Une légende déjà présente dans l'oeuvre de Victor Hugo

Dans un communiqué publié mardi, l'association La Voix des Roms avertit : "Ces stéréotypes racistes de Roms voleurs d'enfants remontent au Moyen-Âge en France et ils ont déjà provoqué dans l'Histoire des crises de violences mortelles". En effet, en 1613 déjà, l'auteur espagnol Miguel de Cervantes racontait l'histoire de La Petite Gitane, une musicienne nomade enlevée et élevée par des gitans depuis sa plus tendre enfance. "Avant lui, d'autres auteurs vénitiens utilisent ce topo littéraire dans le théâtre. Et ce, dès le 15e siècle", analyse auprès de L'Express Marc Bordigoni, auteur de Gitans, Tsiganes, Roms... Idées reçues sur le monde du Voyage (aux éditions Le Cavalier bleu, réédité le mois prochain). 

Vient plus tard l'histoire de la belle Esmeralda, personnage de Notre Dame de Paris de Victor Hugo, également kidnappée par des Bohémiens alors qu'elle n'est qu'un nourrisson. Puis les faits divers, y compris dans la presse française, prennent le relais. "Au 19e et au 20e siècle, ces histoires étaient publiées dans des journaux, tels que Le Petit Journal Illustré, sans jamais fournir de preuves", explique le chercheur. A cela s'ajoutent les histoires de grands-mères, à l'intérieur comme à l'extérieur de la communauté, faisant planer sur les enfants qui s'éloigneraient du domicile la menace d'un kidnapping. "L'idée est toujours la même : ce sont ceux qui ne sont pas civilisés qui vont vous enlever." 

La légende urbaine fonctionne selon des mécanismes bien rodés, déjà analysés en 1969 à la suite de la célèbre "rumeur d'Orléans" - bruit selon lequel des jeunes femmes seraient enlevées dans des magasins, afin d'être livrées à des réseaux de prostitution étrangers. Derrière cette "traite des blanches", sont incriminés les propriétaires de ces commerces. Des juifs, qui ne tardent pas à être pris pour cible, tant par des citoyens, que par des associations et partis politiques. "Il aura fallu quinze jours à peine pour fabriquer un mythe, régresser de quelques siècles, effacer raison, culture et sagesse, réinventer le racisme, céder enfin au délire", analyse Edgar Morin, dans les colonnes du Monde, en décembre 1969. 

Changez "traite des blanches" par "trafic d'organes", et "juifs" par "Roms" ou "Roumains" - le second qualificatif désignant à tort le premier - et on retrouve l'essence de cette rumeur, qu'elle se soit réveillée à Bondy, Aulnay-sous-Bois ou Colombes. "Roms ou juifs, on vise une minorité mise à la marge", regrette Manon Fillonneau de Romeurope. "On frappe une fois de plus sur les plus faibles", abonde Marc Bordigoni.

#### CONSIGNE A:
Répondez à ces questions sur le texte consacré à la légende des Roms voleurs d'enfants :
(i) En quelle année Miguel de Cervantes racontait-il l'histoire de La Petite Gitane ?
(ii) Quel journal est donné en exemple de ceux qui publiaient ces histoires au 19e et au 20e siècle ?
(iii) Dans quel quotidien Edgar Morin a-t-il livré son analyse en décembre 1969 ?
#### CONSIGNE B:
Relevez toutes les personnes réelles que le texte sur la légende des Roms voleurs d'enfants désigne par leur nom, sans compter les personnages de fiction.
Le matériel ci-dessous ne joue aucun rôle ici.

#### SEGMENT DE DONNÉES:
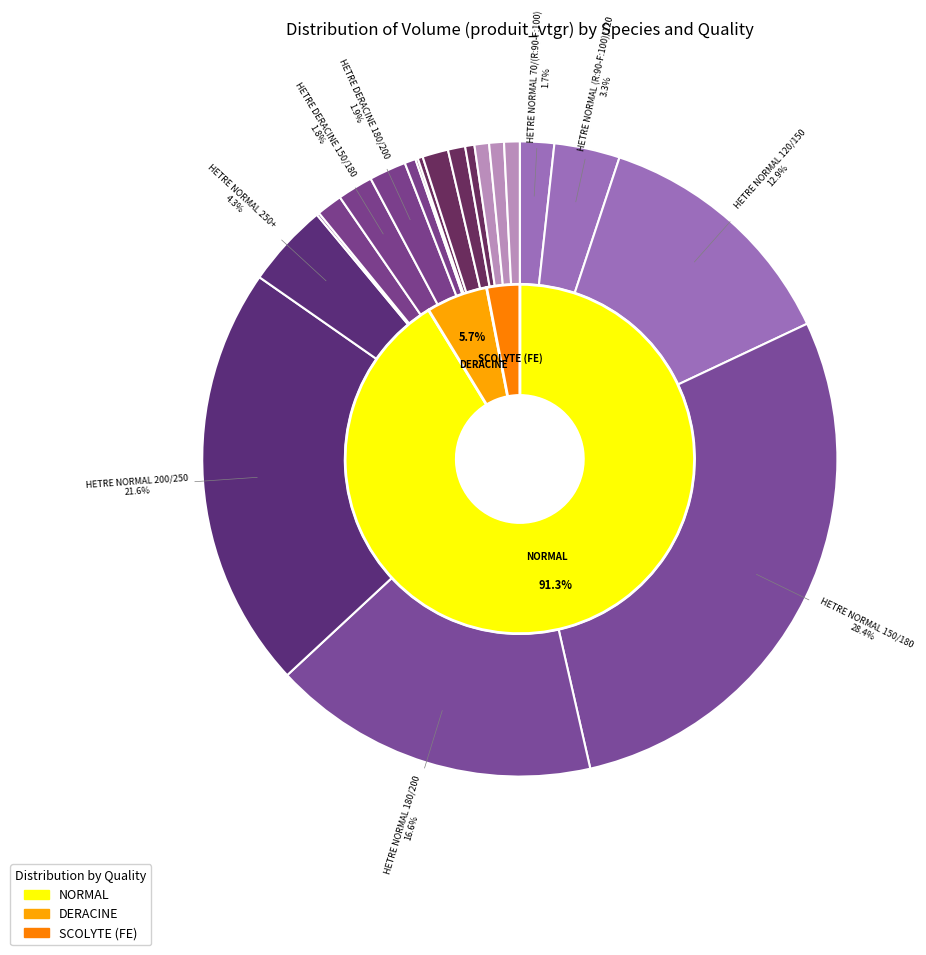

To the nearest percent, what is the difference between the largest and smallest slice percentages?

28%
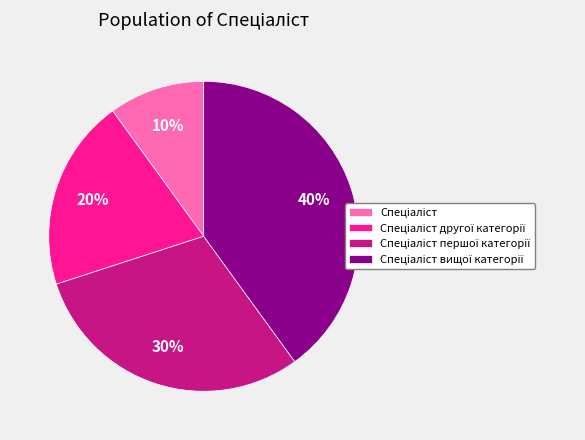

To the nearest percent, what is the difference between the largest and smallest slice percentages?

30%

#### ZONE DE RÉPONSE A:
(i) En 1613.
(ii) Le Petit Journal Illustré.
(iii) Le Monde.

#### ZONE DE RÉPONSE B:
Victor Hugo
Miguel de Cervantes
Marc Bordigoni
Edgar Morin
Manon Fillonneau